▶ [Available data]:
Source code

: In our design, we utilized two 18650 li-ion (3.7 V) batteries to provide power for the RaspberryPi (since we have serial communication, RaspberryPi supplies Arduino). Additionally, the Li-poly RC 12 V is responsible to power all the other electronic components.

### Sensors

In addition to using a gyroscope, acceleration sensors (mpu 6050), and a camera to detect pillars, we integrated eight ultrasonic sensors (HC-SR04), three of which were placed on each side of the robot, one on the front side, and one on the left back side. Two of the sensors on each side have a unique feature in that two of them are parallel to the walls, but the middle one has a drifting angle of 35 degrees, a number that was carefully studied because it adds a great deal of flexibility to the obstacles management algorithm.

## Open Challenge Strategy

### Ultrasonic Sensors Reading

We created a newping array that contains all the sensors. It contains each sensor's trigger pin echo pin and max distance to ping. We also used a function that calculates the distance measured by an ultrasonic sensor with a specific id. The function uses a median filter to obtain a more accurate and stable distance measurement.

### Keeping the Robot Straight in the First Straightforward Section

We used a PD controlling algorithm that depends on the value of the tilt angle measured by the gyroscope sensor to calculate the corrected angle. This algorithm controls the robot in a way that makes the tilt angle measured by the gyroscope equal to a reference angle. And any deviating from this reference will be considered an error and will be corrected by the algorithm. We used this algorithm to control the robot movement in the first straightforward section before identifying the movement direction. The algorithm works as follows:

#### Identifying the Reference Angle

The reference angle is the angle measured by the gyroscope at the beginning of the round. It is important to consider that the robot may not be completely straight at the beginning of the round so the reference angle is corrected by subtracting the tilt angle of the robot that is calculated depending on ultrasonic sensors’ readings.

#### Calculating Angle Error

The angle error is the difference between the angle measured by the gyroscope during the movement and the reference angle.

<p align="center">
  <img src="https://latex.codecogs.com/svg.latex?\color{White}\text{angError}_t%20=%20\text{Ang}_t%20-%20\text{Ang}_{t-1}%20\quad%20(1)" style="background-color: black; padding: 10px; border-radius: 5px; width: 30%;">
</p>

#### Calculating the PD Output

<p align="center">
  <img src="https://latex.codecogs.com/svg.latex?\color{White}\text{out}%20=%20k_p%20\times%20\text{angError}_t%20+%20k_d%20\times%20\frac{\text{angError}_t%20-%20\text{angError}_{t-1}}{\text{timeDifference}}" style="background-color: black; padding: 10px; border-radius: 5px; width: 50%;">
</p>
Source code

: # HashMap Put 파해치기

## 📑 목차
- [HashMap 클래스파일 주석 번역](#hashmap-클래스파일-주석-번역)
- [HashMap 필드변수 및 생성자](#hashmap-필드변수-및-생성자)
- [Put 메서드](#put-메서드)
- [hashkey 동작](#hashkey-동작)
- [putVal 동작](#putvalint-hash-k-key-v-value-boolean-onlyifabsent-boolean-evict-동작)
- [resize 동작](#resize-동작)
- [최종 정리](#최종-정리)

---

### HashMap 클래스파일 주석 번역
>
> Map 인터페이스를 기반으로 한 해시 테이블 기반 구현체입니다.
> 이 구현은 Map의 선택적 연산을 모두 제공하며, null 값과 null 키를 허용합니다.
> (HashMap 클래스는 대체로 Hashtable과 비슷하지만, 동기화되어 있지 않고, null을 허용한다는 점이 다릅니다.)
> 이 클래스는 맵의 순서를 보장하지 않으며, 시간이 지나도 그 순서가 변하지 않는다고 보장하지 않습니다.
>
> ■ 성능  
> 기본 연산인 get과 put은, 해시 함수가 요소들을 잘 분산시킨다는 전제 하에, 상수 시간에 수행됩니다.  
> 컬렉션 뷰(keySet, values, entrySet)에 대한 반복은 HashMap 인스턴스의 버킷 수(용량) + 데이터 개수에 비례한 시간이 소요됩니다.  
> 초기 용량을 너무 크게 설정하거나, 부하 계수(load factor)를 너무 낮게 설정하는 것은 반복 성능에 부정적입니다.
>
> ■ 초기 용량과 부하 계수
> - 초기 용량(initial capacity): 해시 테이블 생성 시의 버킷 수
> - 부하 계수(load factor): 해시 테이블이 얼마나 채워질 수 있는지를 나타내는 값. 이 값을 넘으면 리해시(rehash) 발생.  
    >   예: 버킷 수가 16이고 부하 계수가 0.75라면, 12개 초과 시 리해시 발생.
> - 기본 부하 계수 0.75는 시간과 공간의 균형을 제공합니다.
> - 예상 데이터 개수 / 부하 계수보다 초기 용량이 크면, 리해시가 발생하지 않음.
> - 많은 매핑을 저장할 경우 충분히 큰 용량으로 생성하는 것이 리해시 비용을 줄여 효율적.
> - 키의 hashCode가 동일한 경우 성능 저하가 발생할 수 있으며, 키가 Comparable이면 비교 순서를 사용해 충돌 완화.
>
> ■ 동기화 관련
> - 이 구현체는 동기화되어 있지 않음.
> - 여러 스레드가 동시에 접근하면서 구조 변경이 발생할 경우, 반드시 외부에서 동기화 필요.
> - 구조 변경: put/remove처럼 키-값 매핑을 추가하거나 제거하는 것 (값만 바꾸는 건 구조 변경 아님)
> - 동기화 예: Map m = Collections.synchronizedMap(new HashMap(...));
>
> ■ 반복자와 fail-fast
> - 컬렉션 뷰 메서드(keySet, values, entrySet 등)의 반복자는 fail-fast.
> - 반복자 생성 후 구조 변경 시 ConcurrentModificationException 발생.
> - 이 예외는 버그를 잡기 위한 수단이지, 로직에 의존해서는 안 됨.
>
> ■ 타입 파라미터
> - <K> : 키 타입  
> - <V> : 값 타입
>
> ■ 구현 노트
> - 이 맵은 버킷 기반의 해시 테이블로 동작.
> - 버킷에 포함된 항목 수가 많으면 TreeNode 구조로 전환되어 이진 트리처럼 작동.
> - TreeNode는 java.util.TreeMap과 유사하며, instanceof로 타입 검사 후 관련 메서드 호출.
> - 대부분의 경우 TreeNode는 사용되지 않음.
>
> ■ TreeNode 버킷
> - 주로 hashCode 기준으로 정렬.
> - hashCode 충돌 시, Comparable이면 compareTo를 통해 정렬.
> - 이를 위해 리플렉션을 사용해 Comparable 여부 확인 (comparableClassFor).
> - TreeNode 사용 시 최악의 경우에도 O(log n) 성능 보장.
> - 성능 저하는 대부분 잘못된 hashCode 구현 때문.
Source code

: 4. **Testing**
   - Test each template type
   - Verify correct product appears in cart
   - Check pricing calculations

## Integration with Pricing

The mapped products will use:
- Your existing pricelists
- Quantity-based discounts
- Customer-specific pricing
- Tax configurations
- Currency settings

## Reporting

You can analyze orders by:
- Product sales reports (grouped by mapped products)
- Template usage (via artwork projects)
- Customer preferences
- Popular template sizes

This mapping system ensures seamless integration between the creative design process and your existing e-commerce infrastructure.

▶ [What this task involves]: Reproduce all of the records above, putting "Volume discounts" in place of "Quantity-based discounts" and leaving everything else unchanged.

▶ [Solution for this problem]:
Source code

: In our design, we utilized two 18650 li-ion (3.7 V) batteries to provide power for the RaspberryPi (since we have serial communication, RaspberryPi supplies Arduino). Additionally, the Li-poly RC 12 V is responsible to power all the other electronic components.

### Sensors

In addition to using a gyroscope, acceleration sensors (mpu 6050), and a camera to detect pillars, we integrated eight ultrasonic sensors (HC-SR04), three of which were placed on each side of the robot, one on the front side, and one on the left back side. Two of the sensors on each side have a unique feature in that two of them are parallel to the walls, but the middle one has a drifting angle of 35 degrees, a number that was carefully studied because it adds a great deal of flexibility to the obstacles management algorithm.

## Open Challenge Strategy

### Ultrasonic Sensors Reading

We created a newping array that contains all the sensors. It contains each sensor's trigger pin echo pin and max distance to ping. We also used a function that calculates the distance measured by an ultrasonic sensor with a specific id. The function uses a median filter to obtain a more accurate and stable distance measurement.

### Keeping the Robot Straight in the First Straightforward Section

We used a PD controlling algorithm that depends on the value of the tilt angle measured by the gyroscope sensor to calculate the corrected angle. This algorithm controls the robot in a way that makes the tilt angle measured by the gyroscope equal to a reference angle. And any deviating from this reference will be considered an error and will be corrected by the algorithm. We used this algorithm to control the robot movement in the first straightforward section before identifying the movement direction. The algorithm works as follows:

#### Identifying the Reference Angle

The reference angle is the angle measured by the gyroscope at the beginning of the round. It is important to consider that the robot may not be completely straight at the beginning of the round so the reference angle is corrected by subtracting the tilt angle of the robot that is calculated depending on ultrasonic sensors’ readings.

#### Calculating Angle Error

The angle error is the difference between the angle measured by the gyroscope during the movement and the reference angle.

<p align="center">
  <img src="https://latex.codecogs.com/svg.latex?\color{White}\text{angError}_t%20=%20\text{Ang}_t%20-%20\text{Ang}_{t-1}%20\quad%20(1)" style="background-color: black; padding: 10px; border-radius: 5px; width: 30%;">
</p>

#### Calculating the PD Output

<p align="center">
  <img src="https://latex.codecogs.com/svg.latex?\color{White}\text{out}%20=%20k_p%20\times%20\text{angError}_t%20+%20k_d%20\times%20\frac{\text{angError}_t%20-%20\text{angError}_{t-1}}{\text{timeDifference}}" style="background-color: black; padding: 10px; border-radius: 5px; width: 50%;">
</p>
Source code

: # HashMap Put 파해치기

## 📑 목차
- [HashMap 클래스파일 주석 번역](#hashmap-클래스파일-주석-번역)
- [HashMap 필드변수 및 생성자](#hashmap-필드변수-및-생성자)
- [Put 메서드](#put-메서드)
- [hashkey 동작](#hashkey-동작)
- [putVal 동작](#putvalint-hash-k-key-v-value-boolean-onlyifabsent-boolean-evict-동작)
- [resize 동작](#resize-동작)
- [최종 정리](#최종-정리)

---

### HashMap 클래스파일 주석 번역
>
> Map 인터페이스를 기반으로 한 해시 테이블 기반 구현체입니다.
> 이 구현은 Map의 선택적 연산을 모두 제공하며, null 값과 null 키를 허용합니다.
> (HashMap 클래스는 대체로 Hashtable과 비슷하지만, 동기화되어 있지 않고, null을 허용한다는 점이 다릅니다.)
> 이 클래스는 맵의 순서를 보장하지 않으며, 시간이 지나도 그 순서가 변하지 않는다고 보장하지 않습니다.
>
> ■ 성능  
> 기본 연산인 get과 put은, 해시 함수가 요소들을 잘 분산시킨다는 전제 하에, 상수 시간에 수행됩니다.  
> 컬렉션 뷰(keySet, values, entrySet)에 대한 반복은 HashMap 인스턴스의 버킷 수(용량) + 데이터 개수에 비례한 시간이 소요됩니다.  
> 초기 용량을 너무 크게 설정하거나, 부하 계수(load factor)를 너무 낮게 설정하는 것은 반복 성능에 부정적입니다.
>
> ■ 초기 용량과 부하 계수
> - 초기 용량(initial capacity): 해시 테이블 생성 시의 버킷 수
> - 부하 계수(load factor): 해시 테이블이 얼마나 채워질 수 있는지를 나타내는 값. 이 값을 넘으면 리해시(rehash) 발생.  
    >   예: 버킷 수가 16이고 부하 계수가 0.75라면, 12개 초과 시 리해시 발생.
> - 기본 부하 계수 0.75는 시간과 공간의 균형을 제공합니다.
> - 예상 데이터 개수 / 부하 계수보다 초기 용량이 크면, 리해시가 발생하지 않음.
> - 많은 매핑을 저장할 경우 충분히 큰 용량으로 생성하는 것이 리해시 비용을 줄여 효율적.
> - 키의 hashCode가 동일한 경우 성능 저하가 발생할 수 있으며, 키가 Comparable이면 비교 순서를 사용해 충돌 완화.
>
> ■ 동기화 관련
> - 이 구현체는 동기화되어 있지 않음.
> - 여러 스레드가 동시에 접근하면서 구조 변경이 발생할 경우, 반드시 외부에서 동기화 필요.
> - 구조 변경: put/remove처럼 키-값 매핑을 추가하거나 제거하는 것 (값만 바꾸는 건 구조 변경 아님)
> - 동기화 예: Map m = Collections.synchronizedMap(new HashMap(...));
>
> ■ 반복자와 fail-fast
> - 컬렉션 뷰 메서드(keySet, values, entrySet 등)의 반복자는 fail-fast.
> - 반복자 생성 후 구조 변경 시 ConcurrentModificationException 발생.
> - 이 예외는 버그를 잡기 위한 수단이지, 로직에 의존해서는 안 됨.
>
> ■ 타입 파라미터
> - <K> : 키 타입  
> - <V> : 값 타입
>
> ■ 구현 노트
> - 이 맵은 버킷 기반의 해시 테이블로 동작.
> - 버킷에 포함된 항목 수가 많으면 TreeNode 구조로 전환되어 이진 트리처럼 작동.
> - TreeNode는 java.util.TreeMap과 유사하며, instanceof로 타입 검사 후 관련 메서드 호출.
> - 대부분의 경우 TreeNode는 사용되지 않음.
>
> ■ TreeNode 버킷
> - 주로 hashCode 기준으로 정렬.
> - hashCode 충돌 시, Comparable이면 compareTo를 통해 정렬.
> - 이를 위해 리플렉션을 사용해 Comparable 여부 확인 (comparableClassFor).
> - TreeNode 사용 시 최악의 경우에도 O(log n) 성능 보장.
> - 성능 저하는 대부분 잘못된 hashCode 구현 때문.
Source code

: 4. **Testing**
   - Test each template type
   - Verify correct product appears in cart
   - Check pricing calculations

## Integration with Pricing

The mapped products will use:
- Your existing pricelists
- Volume discounts
- Customer-specific pricing
- Tax configurations
- Currency settings

## Reporting

You can analyze orders by:
- Product sales reports (grouped by mapped products)
- Template usage (via artwork projects)
- Customer preferences
- Popular template sizes

This mapping system ensures seamless integration between the creative design process and your existing e-commerce infrastructure.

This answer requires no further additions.